Già, il coraggio. È stata la parola ricorrente nella bellissima serata organizzata dalla Varesina alla Elmec e condotta da Paolo Zerbi per fare gruppo con gli sponsor e con i partner anche istituzionali del territorio, condividendo i valori di chi crede di poter fare calcio solo in un certo modo. Un modo che comprende, come ha spiegato Max Di Caro, direttore generale della società, parole come strutture, giovani, idee, scuole, sociale, perseveranza e visione. Cioè come una "mosca bianca", anzi rossoblù, nel panorama del nostro calcio.
«Abbiamo fatto esordire tanti ragazzi del vivaio in prima squadra: il penultimo è il difensore Alessandro Tassani, classe 2009, che ha fatto la prima partita tra i grandi a 16 anni, e l'ultimo è Filippo Martinoia, classe 2008, che ha appena raccolto la terza presenza in Serie D dopo 6 anni di settore giovanile - dice Massimiliano - Quattro dei nostri giovani andranno a squadre di serie A, due dei nostri giocatori di un anno fa sono protagonisti in C (Sali, 9 gol all'Albinoleffe dopo 11 anni di settore giovanile alla Varesina, e Marco Bertoli, 10 reti all'Ospitaletto) e hanno addosso gli occhi della serie B. Siamo una goccia nel mare, ma crediamo nei giovani».

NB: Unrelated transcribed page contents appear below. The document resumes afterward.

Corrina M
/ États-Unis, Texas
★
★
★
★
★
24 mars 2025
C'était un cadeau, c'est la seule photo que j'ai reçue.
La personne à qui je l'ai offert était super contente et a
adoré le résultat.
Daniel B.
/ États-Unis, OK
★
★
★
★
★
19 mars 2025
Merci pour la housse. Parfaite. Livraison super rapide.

«Qui puoi portare le tue idee e anche sbagliare, come è successo anche a me - aggiunge il direttore generale rossoblù - ma alla lunga vincono l'attaccamento, la passione, l'attesa, il divertimento, l'umiltà e il lavoro. E agli 88 sponsor del progetto Varesina proponiamo questa ricetta nata da una visione di papà Lino: di tutto quello che è stato fatto, lui rappresenta il "tutto"».

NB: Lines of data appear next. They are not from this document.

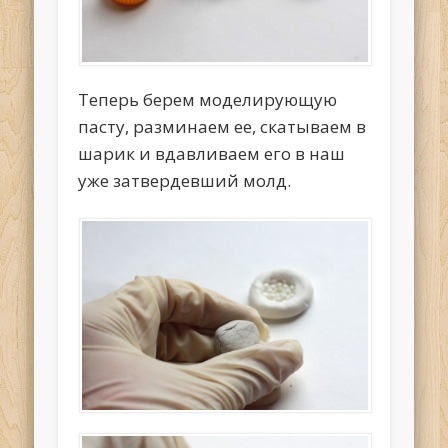
Теперь берем моделирующую
пасту, разминаем ее, скатываем в
шарик и вдавливаем его в наш
уже затвердевший молд.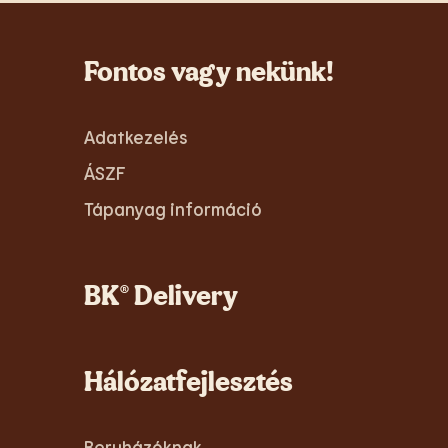
Fontos vagy nekünk!
Adatkezelés
ÁSZF
Tápanyag információ
BK® Delivery
Hálózatfejlesztés
Beruházóknak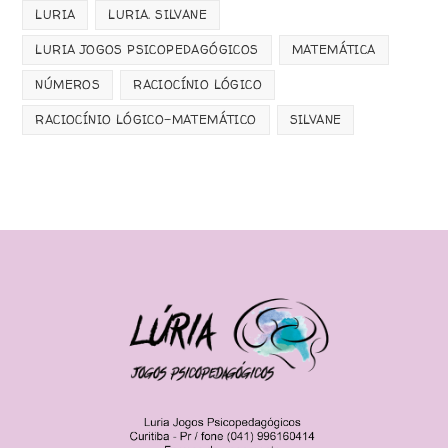
LURIA
LURIA. SILVANE
LURIA JOGOS PSICOPEDAGÓGICOS
MATEMÁTICA
NÚMEROS
RACIOCÍNIO LÓGICO
RACIOCÍNIO LÓGICO-MATEMÁTICO
SILVANE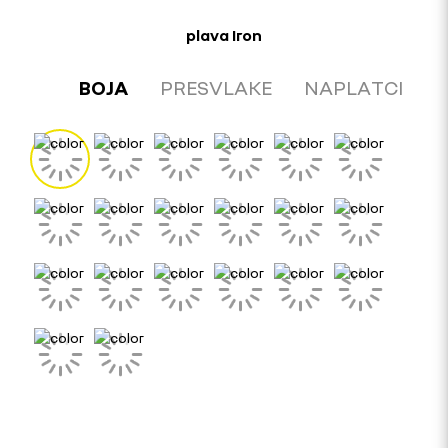
plava Iron
BOJA
PRESVLAKE
NAPLATCI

Andrea Millefanti, direttore generale del settore giovanile, aggiunge altro valore ai numeri del sistema rossoblù: «Abbiamo 620 tesserati con la sezione femminile e il nostro obiettivo principale è il senso di responsabilità nei confronti di chi, inseguendo il proprio sogno, alla fine non ce la farà. Cioè di tutti quei ragazzi e quelle ragazze che, finito il percorso nella Varesina, dovranno aver conosciuto le proprie emozioni e aver imparato a imparare». Anche nella vita, grazie a un programma di tutela dei minori e a codici di comportamento dedicati anche agli staff, o ai progetti che coinvolgono le scuole e al progetto Academy che coinvolge 10 società del territorio. «I ragazzi ci affidano il loro sogno - chiude Millefanti - e noi ne siamo responsabili ogni giorno in tutto ciò che facciamo».
Un sogno che ha coinvolto aziende e imprenditori che vivono il loro impegno per il club dei Di Caro al di là di una semplice sponsorizzazione o un marchio negli stadi, come Intred, leader nel campo della connessione ad alta velocità attraverso la fibra ottica in Lombardia, ed Elmec Solar, azienda all'avanguardia nelle energie rinnovabili e nella progettazione e installazione di impianti solari fotovoltaici: «Noi siamo qui perché è bello esserci - le parole di due dei principali sostenitori del progetto Varesina - e perché siamo in mezzo a belle persone che credono nel futuro».